Wednesday, May 25, 2011

Comics - Creator v. Character pt. 3

A re-run of part 3 of my series over at In the Mouth of Dorkness. Enjoy.

Comics – Creator or Character Part III: You mean actual people write and draw these things?


Like most kids, when I discovered comics, I gravitated to those characters with which I was already familiar. For me, that included the Flash, G.I. Joe, Star Wars (from Marvel), and the Fantastic Four. And from there, it snowballed, with more titles being added to my pile every week. It was all about these colorful characters and the newness of this storytelling medium that combines words and art. But eventually, we all grow up and discover that there are actual creators behind the stories we love.


The first comic I remember picking up because of the cover art – both the content and the style – was Legends #1.

I didn’t know who that figure in the background was. And the only characters I really recognized were Captain Marvel, known to me better as Shazam, and the Flash. It was the Flash that caught my eye because I’m pretty sure I was aware of his demise at this point. But it was the art that hooked me and made me want to look inside. And was I in for a treat, because the book was indeed drawn by the same artist – John Byrne. Though, I do know that it was years (at least, it seemed like years) until I realized that Byrne had drawn the cover.

Thankfully, the story inside was as enjoyable as that piece of art was tantalizing, and I was haunting my local bookstore for subsequent issues, waiting what seemed like an interminable months-long trial for that final, late issue. I still pull out Legends every once in a while to re-read and reminisce about what it was like to be young and discovering these new and exciting characters on an almost weekly basis.


It was around this point, maybe a bit earlier, that I was also introduced to the work of George Pérez. I was ordering back issues from those ads in the comics, mostly from Mile High Comics, and perusing the catalogs that were included with each order. Through the examination of these catalogs, I discovered that the Flash – MY FLASH! – had died in issue #8 of a series titled Crisis on Infinite Earths.

So, of course, I ordered that issue, plus all the others that were available. When I got that shipment and had a chance to see this book, I knew then and there that Pérez was my guy.

To this day, he’s still my artist of choice, even with all the other talented creators that have come along since then. There’s something about the way he draws characters – all the detail, and his exceptional attention to the body language of these characters – that speaks to me. I’m sure a lot of it is nostalgia, but there’s also his high level of craft at work, as well. Pérez is a master storyteller who is able to give readers their money’s worth with all the minutiae he packs into the panels, while never making things cluttered. His work is clear, crisp, and beautiful, and he has continued to grow as an artist during these decades that he’s been working professionally. And for that, as much as for anything else, he remains at the top of my list.
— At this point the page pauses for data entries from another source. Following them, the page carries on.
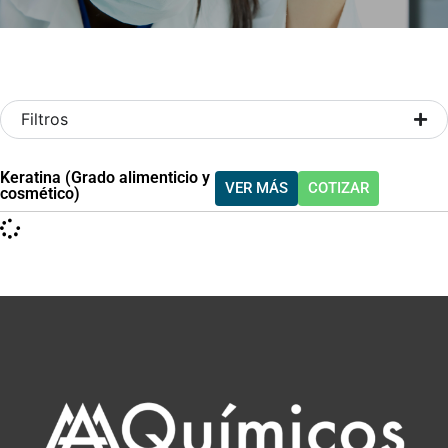
Filtros
Keratina (Grado alimenticio y
VER MÁS
COTIZAR
cosmético)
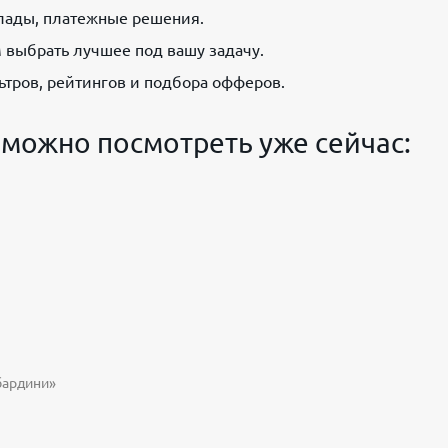
лады, платежные решения.
 выбрать лучшее под вашу задачу.
тров, рейтингов и подбора офферов.
можно посмотреть уже сейчас:
ардини»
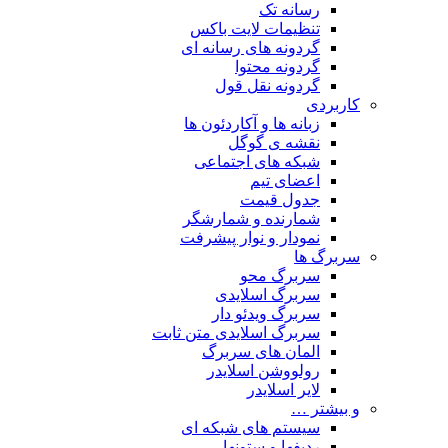
رسانه تک
تنظیمات لایت باکس
گردونه های رسانه ای
گردونه محتوا
گردونه نقل قول
کاربردی
زبانه ها و آکاردئون ها
نقشه ی گوگل
شبکه های اجتماعی
اعضای تیم
جدول قیمت
شمارنده و شمارشگر
نمودار و نوار پیشرفت
سربرگ ها
سربرگ محو
سربرگ اسلایدی
سربرگ ویدئو دار
سربرگ اسلایدی متن ثابت
المان های سربرگ
رولووشن اسلایدر
لایر اسلایدر
و بیشتر …
سیستم های شبکه ای
ردیفها و ستونها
These examinations of the back issue catalogs also introduced me to another influential creator – whose work I have avidly collected since that time – Alan Moore.

Arguably the greatest writer the comic medium has ever seen, his work is imbued with an intelligence and a poetry rarely seen in comics. This first collection of his Swamp Thing work was my introduction to the estimable scribe from Northampton. And the first story in there, the brilliant “Anatomy Lesson,” which completely re-imagined the reality of Alec Holland’s relationship to the Swamp Thing without invalidating any of the stories that had come before, opened my eyes and showed me that comics could be so much more.


Once these creators were on my radar, I began to seek out other work they’d done – Pérez on New Teen Titans and Wonder Woman, Byrne on Superman and the Fantastic Four, Moore on Miracleman, V for Vendetta, the Killing Joke, and Watchmen. It was a magical time, and I still have longboxes dedicated to these creators.

I pored through my back issue catalogs, hunting for their names next to any entry. It was an obsession, as comic collecting so often becomes, and it afforded me an opportunity to read some of the best comics produced in the past thirty years, bar none. The characters were cool, but it was the creators that made these comic books so enjoyable for me.


The 80s was a new golden age for comics. You had the British invasion at DC, led by Moore – though the door to American comics was opened by creators such as Chris Claremont, John Bolton, and Barry Windsor-Smith – with the likes of Grant Morrison, Garth Ennis, Chris Weston, Warren Ellis, and Neil Gaiman following him – a movement that birthed such seminal works as the Sandman, the Invisibles, Transmetropolitan, and Preacher. While at Marvel, landmark runs on the Fantastic Four, Thor, and Daredevil, were being created by luminaries John Byrne, Walter Simonson, and Frank Miller. It was a great time to be a comic fan, to be on the ground floor of important works that would influence writers and artists for years to come.

Creators were ascendant during the 80s, and it would result in a new way of approaching comics –for the creators more than the companies – which would give us readers some of the best work within the medium.